Bate, however, retained very close ties with climate denier Fred Smith at the Competitive Enterprise Institute (CEI) in the US – funded by Philip Morris, Dow Chemicals and ExxonMobil – and his work at the environment unit appears to have been less than full time.
He described himself in 2000 as a fellow in International Policy at the CEI in Washington. Soon after, colleagues began to suspect that the close friendship between Bate and Morris was under strain.
Internal dispute
Dr Pennington, an academic advisor to the early environment unit, told me that there had been an “internal dispute” and the two men had “fallen out with each other”.
He added: “It just was dysfunctional… Roger was concerned about Julian Morris’s partner. They had different approaches, they just fell out like people in offices do.”
The relationships among the think tank staff were certainly intimate, which would have increased the potential for personal disputes.
Bate was, around this time, registered as living in Cambridge with his lover, Lorraine Mooney, the company secretary at his charity, the European Science and Environment Forum.
Workplace gossip
But, whispered gossip began to circulate around the office that Bate was concerned about the quality of work delivered by Morris’s wife and IPN employee, Kendra Okonski.
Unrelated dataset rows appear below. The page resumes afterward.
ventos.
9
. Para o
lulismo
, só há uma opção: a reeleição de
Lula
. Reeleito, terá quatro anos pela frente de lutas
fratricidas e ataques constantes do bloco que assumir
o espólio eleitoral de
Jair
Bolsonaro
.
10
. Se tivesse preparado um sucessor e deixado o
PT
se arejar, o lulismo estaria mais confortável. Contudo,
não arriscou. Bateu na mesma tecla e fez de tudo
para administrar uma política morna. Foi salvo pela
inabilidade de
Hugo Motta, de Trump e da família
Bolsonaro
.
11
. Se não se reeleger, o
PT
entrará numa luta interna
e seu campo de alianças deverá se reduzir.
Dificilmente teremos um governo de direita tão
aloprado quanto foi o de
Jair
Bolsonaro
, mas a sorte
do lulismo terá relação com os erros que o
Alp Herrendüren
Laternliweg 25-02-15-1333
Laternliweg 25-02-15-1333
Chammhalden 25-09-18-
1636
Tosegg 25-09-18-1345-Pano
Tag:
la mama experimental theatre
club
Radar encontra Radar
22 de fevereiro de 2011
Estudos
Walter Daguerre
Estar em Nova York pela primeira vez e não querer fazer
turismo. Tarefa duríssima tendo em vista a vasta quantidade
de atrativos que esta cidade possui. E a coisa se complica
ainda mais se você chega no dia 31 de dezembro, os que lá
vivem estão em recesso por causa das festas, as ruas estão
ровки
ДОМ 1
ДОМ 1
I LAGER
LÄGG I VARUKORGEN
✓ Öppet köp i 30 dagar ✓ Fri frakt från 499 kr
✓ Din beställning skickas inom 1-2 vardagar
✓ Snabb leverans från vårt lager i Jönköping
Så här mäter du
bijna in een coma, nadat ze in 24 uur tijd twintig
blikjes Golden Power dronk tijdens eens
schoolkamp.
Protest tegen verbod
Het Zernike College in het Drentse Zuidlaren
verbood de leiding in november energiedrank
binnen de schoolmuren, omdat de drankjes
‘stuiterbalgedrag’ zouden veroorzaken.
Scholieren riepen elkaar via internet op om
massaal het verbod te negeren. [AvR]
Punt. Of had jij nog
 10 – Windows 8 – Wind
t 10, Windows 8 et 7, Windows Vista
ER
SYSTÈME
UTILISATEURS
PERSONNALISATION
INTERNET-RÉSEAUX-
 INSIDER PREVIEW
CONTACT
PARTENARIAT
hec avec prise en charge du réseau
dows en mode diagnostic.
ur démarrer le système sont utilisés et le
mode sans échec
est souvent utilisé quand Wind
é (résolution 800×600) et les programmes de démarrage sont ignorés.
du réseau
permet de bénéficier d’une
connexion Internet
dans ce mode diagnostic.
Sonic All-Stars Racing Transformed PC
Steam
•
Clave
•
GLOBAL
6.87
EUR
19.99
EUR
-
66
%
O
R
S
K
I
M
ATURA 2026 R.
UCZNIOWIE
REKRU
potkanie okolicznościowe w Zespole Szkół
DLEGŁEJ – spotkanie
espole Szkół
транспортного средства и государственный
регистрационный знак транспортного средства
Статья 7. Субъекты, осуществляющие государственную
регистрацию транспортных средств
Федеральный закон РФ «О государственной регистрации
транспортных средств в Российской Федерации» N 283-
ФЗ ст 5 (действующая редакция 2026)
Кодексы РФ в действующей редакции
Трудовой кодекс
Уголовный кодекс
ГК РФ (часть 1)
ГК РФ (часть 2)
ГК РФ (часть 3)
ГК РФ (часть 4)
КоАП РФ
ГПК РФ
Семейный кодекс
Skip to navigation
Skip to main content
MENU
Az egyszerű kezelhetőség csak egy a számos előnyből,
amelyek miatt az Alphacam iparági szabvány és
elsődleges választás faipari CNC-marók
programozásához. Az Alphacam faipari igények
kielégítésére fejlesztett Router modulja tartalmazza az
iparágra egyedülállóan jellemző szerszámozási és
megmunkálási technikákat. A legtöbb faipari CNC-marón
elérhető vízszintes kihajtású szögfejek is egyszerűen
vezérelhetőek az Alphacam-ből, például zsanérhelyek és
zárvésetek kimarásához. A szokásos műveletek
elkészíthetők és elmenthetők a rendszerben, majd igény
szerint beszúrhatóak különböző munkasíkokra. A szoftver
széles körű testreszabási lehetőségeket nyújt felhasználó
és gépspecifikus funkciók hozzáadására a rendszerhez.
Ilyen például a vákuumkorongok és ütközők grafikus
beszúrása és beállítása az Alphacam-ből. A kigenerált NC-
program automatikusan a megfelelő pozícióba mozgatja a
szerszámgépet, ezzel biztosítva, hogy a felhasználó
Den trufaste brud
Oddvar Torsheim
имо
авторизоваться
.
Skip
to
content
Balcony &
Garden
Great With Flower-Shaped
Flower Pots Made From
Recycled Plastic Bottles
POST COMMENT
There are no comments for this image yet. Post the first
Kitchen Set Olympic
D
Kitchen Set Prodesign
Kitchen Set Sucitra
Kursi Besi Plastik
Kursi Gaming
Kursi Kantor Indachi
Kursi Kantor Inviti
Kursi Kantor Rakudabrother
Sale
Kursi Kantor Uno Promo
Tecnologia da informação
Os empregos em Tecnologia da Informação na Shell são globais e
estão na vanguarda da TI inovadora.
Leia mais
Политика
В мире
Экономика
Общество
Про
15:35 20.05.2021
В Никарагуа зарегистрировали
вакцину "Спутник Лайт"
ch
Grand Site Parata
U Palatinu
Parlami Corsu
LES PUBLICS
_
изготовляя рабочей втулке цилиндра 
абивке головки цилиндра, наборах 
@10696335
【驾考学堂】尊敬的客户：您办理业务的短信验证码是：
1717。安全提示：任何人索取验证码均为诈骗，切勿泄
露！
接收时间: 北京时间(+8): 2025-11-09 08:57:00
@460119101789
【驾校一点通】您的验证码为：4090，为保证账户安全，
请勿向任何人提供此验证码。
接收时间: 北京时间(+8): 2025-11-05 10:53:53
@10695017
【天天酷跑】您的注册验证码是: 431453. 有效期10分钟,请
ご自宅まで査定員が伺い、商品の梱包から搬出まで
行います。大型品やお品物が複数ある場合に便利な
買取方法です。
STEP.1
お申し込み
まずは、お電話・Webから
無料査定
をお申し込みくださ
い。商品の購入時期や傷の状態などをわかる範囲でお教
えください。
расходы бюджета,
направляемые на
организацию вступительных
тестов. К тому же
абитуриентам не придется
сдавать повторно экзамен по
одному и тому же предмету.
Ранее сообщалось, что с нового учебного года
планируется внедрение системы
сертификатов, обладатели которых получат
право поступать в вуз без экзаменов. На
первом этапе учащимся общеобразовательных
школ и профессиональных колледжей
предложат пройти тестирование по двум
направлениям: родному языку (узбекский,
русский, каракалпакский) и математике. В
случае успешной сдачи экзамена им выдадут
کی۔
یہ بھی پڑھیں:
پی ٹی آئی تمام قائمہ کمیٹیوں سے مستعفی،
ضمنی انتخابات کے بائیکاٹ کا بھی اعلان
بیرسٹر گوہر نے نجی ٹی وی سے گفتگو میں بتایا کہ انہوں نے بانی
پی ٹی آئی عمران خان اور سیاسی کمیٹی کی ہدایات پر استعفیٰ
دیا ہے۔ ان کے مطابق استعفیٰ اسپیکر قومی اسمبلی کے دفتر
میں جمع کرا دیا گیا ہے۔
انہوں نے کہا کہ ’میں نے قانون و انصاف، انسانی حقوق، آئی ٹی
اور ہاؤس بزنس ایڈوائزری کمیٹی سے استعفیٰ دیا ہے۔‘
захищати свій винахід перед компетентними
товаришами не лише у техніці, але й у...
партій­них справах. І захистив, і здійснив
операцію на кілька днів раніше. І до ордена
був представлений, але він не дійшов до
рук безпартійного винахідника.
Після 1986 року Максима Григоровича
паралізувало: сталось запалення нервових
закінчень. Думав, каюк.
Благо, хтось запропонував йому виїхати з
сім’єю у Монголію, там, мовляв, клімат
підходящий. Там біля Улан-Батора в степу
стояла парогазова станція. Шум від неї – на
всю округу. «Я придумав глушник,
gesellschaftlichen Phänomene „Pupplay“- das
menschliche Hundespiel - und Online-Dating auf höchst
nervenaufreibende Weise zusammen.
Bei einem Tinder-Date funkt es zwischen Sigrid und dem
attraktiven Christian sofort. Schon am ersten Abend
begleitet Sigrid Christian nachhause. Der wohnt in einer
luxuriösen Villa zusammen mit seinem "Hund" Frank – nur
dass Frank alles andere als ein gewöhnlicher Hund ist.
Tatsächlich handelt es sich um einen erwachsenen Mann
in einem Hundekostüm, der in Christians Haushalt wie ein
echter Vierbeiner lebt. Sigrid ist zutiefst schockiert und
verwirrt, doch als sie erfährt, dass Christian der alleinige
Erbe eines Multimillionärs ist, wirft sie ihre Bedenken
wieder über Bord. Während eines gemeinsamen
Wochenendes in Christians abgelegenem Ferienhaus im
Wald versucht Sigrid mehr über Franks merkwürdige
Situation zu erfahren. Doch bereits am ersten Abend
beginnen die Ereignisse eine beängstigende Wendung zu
The accounts for the IPN show that, in 2005, the IPN was paying Okonski £28,000 and that she claimed £4,448 in expenses. Another member of the IPN staff said: “This is rumour… but Bate had disagreements with Julian over Kendra.”
Then, in 2003, the dispute appears to have reached an impasse as Bate resigned as a director of the IPN and moved to the United States.
The following year, he was earning $100,000 a year for a 30-hour week as chairman of Africa Fighting Malaria (AFM), which was receiving $30,000 from ExxonMobil for “climate change outreach”.
Conflicts of interest
He was also hired as a fellow by the American Enterprise Institute, which enjoyed funding from Koch, Exxon and major tobacco companies, although he drifted away from the subject of climate change.
Julian Morris told me: “As usual, you get most of your facts wrong and make claims based on alleged hearsay that strike me as implausible.
“IPN was founded in 2001 with Roger and I as co-directors and John Blundell, Linda Whetstone and Mike Fisher as board members. As I recall, the IEA terminated the environment and technology programme when I moved over to IPN because the programme no longer had a director, not the other way round. Roger and I remained research fellows at the IEA for a while after that.
“Salaries at International Policy Network were determined by the organization’s board, not by me. I was not on the board in 2005. Kendra’s expenses were approved by the chairman, Linda Whetstone. We were very diligent to avoid such conflicts of interest.”
This Author
Brendan Montague is editor of The Ecologist, founder of Request Initiative and co-author of Impact of Market Forces on Addictive Substances and Behaviours: The web of influence of addictive industries (Oxford University Press). He tweets at @EcoMontague. This article first appeared at Desmog.uk.